What does the 33-year-old do to deserve all this? He feeds the homeless. He does this in Las Vegas, where:

• Mayor Oscar Goodman and some other officials have tried to blackball feeding the homeless as akin to enabling an addict, an act that does nothing to solve the underlying problem.

• The City Council voted unanimously in July 2006 to outlaw feeding the homeless in parks, and the ACLU spent 14 months in court challenging that ordinance, succeeding in late 2007.

• Metro Police recently threatened to cite people feeding the homeless downtown, until Deputy Chief Gary Schofield quashed the policy last month.

The National Coalition for the Homeless placed Las Vegas among the “top 5 meanest cities to the homeless” twice in the past six years.

Some of these events gained the city global ignominy when detailed in The New York Times, USA Today and on BBC, Fox News and CNN.

How does Sipich feel to be grabbing the headlines now with good deeds done for the downtrodden instead of the contrary?

First he laughed, recalling life several weeks ago, before Metro’s recent turnaround, when feeding the homeless could result in a warning or a ticket for any possible infraction police thought might stick — illegal parking, blocking the sidewalk.

Then Sipich turned sober, saying that being chosen a finalist and appearing on national TV might “get out the message to change things.”

“It legitimizes and justifies what we do. It helps the people we’re trying to help,” he added. Told of the contest, Schofield, who said a few weeks ago that arresting everybody wouldn’t solve homelessness, noted that “anytime people who want to help get recognized for their work, that’s a good thing.”

Sipich has been doing the work since he was 19, when he got into the pest control business and saw that restaurants that were his clients had a lot of leftover food. Nearly five years ago he started Homeless Helpers of Nevada, the organization he still runs. It does more than hand out sandwiches, including giving homeless mothers diapers.

He said he would use the $10,000 to “catch up on some bills” because his pest control business is as slow as many other businesses right now, and his work with Homeless Helpers is pro bono.

“It’s definitely ironic,” he said of his finalist status. “Up to now, there’s been one side of the story,” that Las Vegas is mean to the homeless. “We’re trying to get out the other side.”

•••

**Work task 1**
What organization did Sipich start nearly five years ago, according to the Las Vegas passage?
**Work task 2**
Reproduce the Las Vegas passage between "What does the" and "News and CNN.", inclusive.

**Source data**
•••

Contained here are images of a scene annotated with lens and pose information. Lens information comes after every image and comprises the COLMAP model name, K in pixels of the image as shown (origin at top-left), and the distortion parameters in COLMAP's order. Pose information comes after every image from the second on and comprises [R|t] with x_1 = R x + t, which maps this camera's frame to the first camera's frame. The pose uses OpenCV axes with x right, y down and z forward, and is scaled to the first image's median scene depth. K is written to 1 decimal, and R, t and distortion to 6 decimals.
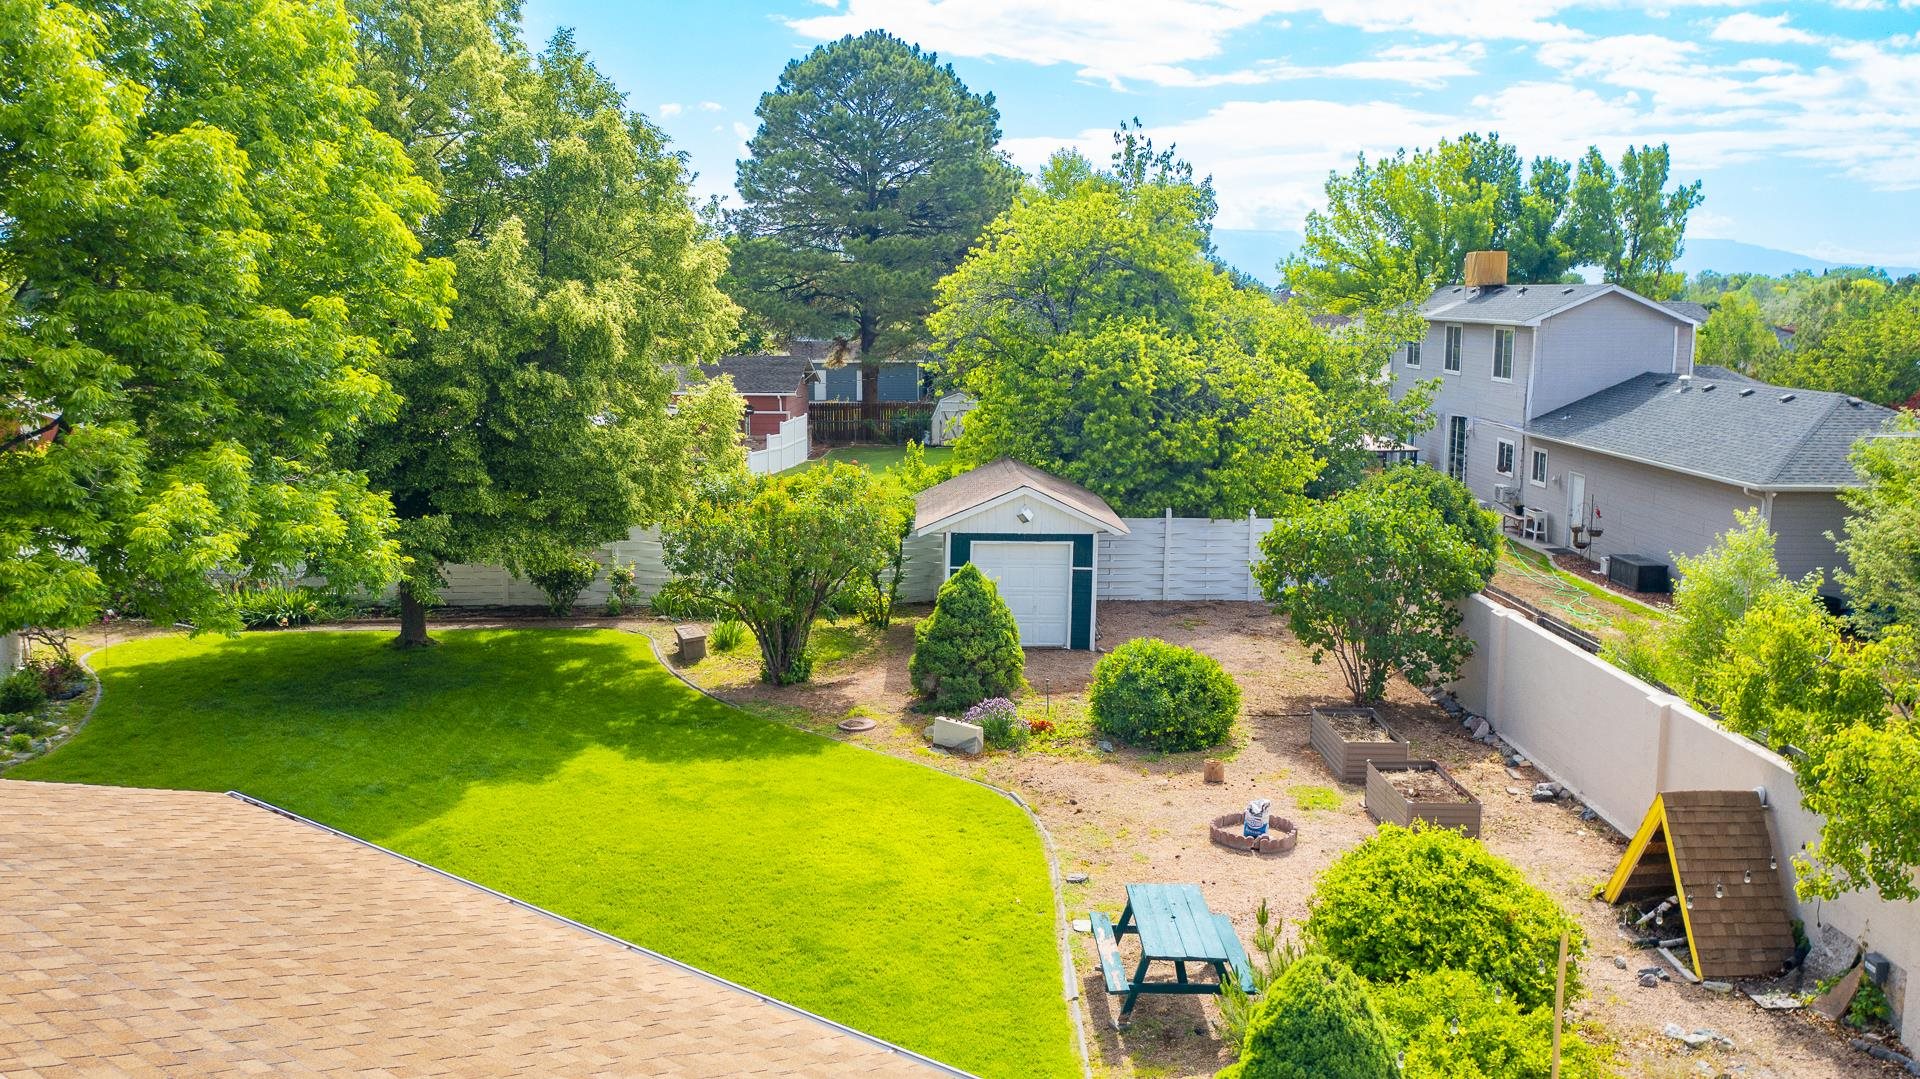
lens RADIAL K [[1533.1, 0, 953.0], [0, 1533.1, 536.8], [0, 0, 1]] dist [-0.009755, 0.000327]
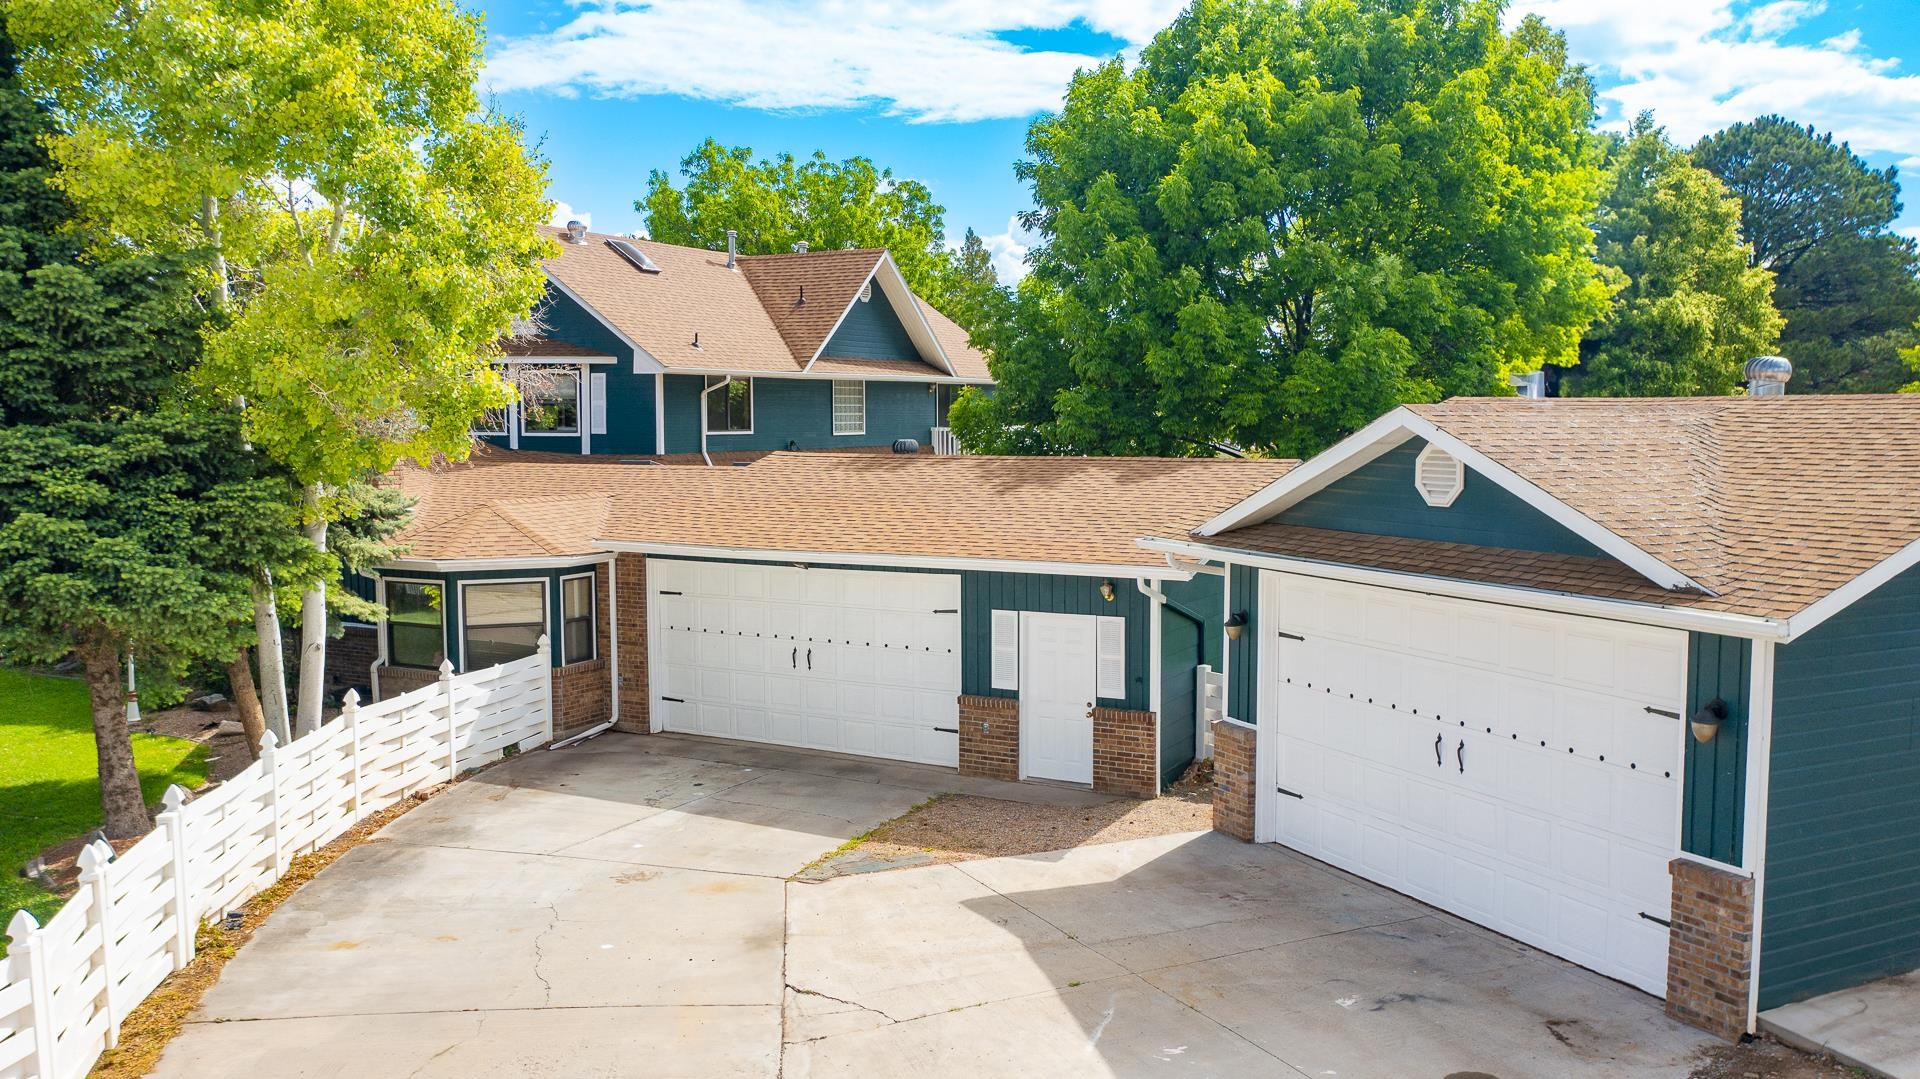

•••

**Answer 1**
Homeless Helpers of Nevada

**Answer 2**
What does the 33-year-old do to deserve all this? He feeds the homeless. He does this in Las Vegas, where:

• Mayor Oscar Goodman and some other officials have tried to blackball feeding the homeless as akin to enabling an addict, an act that does nothing to solve the underlying problem.

• The City Council voted unanimously in July 2006 to outlaw feeding the homeless in parks, and the ACLU spent 14 months in court challenging that ordinance, succeeding in late 2007.

• Metro Police recently threatened to cite people feeding the homeless downtown, until Deputy Chief Gary Schofield quashed the policy last month.

The National Coalition for the Homeless placed Las Vegas among the “top 5 meanest cities to the homeless” twice in the past six years.

Some of these events gained the city global ignominy when detailed in The New York Times, USA Today and on BBC, Fox News and CNN.